Google Visualiser from Groxis

one of the next frontiers is going to be information visualisation – tools to help us see and explore the information better. News.com reports on Groxis:

It will offer customers of its desktop search application the ability to download a free plug-in to search Google’s more than 3 billion documents.

The tool is designed to let Groxis customers organize Google search results into graphical maps, categorizing relevant data in relation to keyword queries–something Google itself does not do.

For example, a user who searched on the term “Wi-Fi” would see spheres of categories on the subject, with labeled topics such as “news,” “802.11” and “hot spots.” The user could then delve deeper into Web pages on the topic of specific interest by clicking on a sphere.

This could be one of the first steps in bringing information visualisation technologies to the mainstream mass market.

Google’s Challenges

Fortune takes a close, hard look at Google, ahead of its expected IPO:

[T]he worrisome news: Google has grown arrogant, making some of its executives as frustrating to deal with in negotiations as AOL’s cowboy salesmen during the bubble. It has grown so fast that employees and business partners are often confused about who does what. A rise of stock- and option-stoked greed is creating rifts within the company. Employees carp that Google is morphing in strange and nerve-racking ways. And talk swirls over the question of who’s really in charge: CEO Schmidt or co-founders Brin and Page?

There were probably similar questions being asked of Yahoo when it went public (or maybe not – those were the bubble days). I think Google has a very able leadership in Schmidt, Page and Brin – they want to show they can match up to the hoopla, and I am quite confident they will. The big challenges are yet to come. Everyone guns for the leader.

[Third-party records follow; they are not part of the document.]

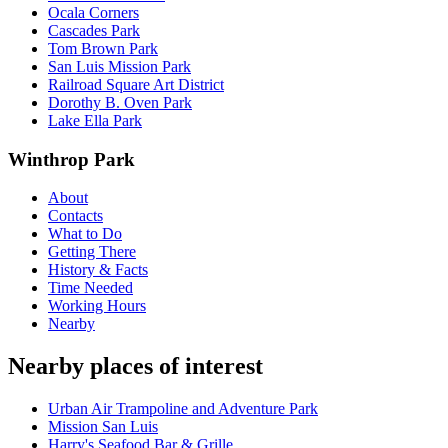
Ocala Corners
Cascades Park
Tom Brown Park
San Luis Mission Park
Railroad Square Art District
Dorothy B. Oven Park
Lake Ella Park
Winthrop Park
About
Contacts
What to Do
Getting There
History & Facts
Time Needed
Working Hours
Nearby
Nearby places of interest
Urban Air Trampoline and Adventure Park
Mission San Luis
Harry's Seafood Bar & Grille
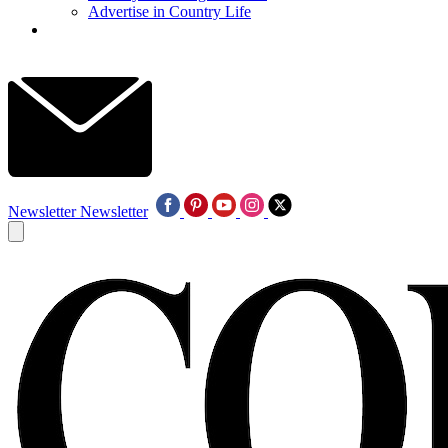
Advertise in Country Life
Newsletter
Newsletter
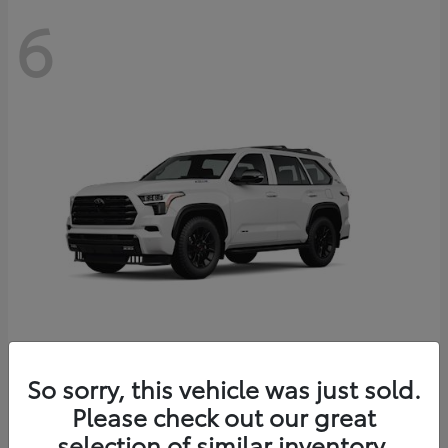
6
Sequoia
So sorry, this vehicle was just sold.
Toyota
Please check out our great
Starting at
$83,177
Disclosure
selection of similar inventory.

Hopefully, Google’s management has learnt some of the lessons from history as it readies to do even greater battle with the likes of Yahoo and Microsoft.

Search Engine Marketing

Fortune writes: “The hottest vehicles driving sales leads online are search enginesand small businesses found them first.”

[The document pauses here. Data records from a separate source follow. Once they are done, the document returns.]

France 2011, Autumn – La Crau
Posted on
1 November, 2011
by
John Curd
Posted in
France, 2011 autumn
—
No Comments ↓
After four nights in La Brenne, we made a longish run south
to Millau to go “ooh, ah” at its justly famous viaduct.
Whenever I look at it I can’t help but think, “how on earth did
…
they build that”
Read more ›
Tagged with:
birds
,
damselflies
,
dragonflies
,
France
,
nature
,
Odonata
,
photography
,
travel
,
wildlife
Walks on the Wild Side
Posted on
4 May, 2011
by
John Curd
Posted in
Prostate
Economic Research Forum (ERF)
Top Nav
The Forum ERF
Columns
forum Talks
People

keyword bidding is evolving into part of an overall strategy using search engines as a lead generator. “Marketing on the Internet isn’t about finding one method that works; it’s an all-around process,” says Mark Fiala, director of Internet operations for California Breath Clinics in Los Angeles, maker of the TheraBreath line of oral-care products. The $3 million business researched better, cheaper keywords, routed leads to specific product pages rather than the home page, and set up a way to solicit e-mail addresses to turn lookers into buyers. It reduced its monthly marketing tab from $8,000 to $4,000 while increasing its return on investment to some 275%.

The tricks of the trade: better bidding and developing a diversified strategy.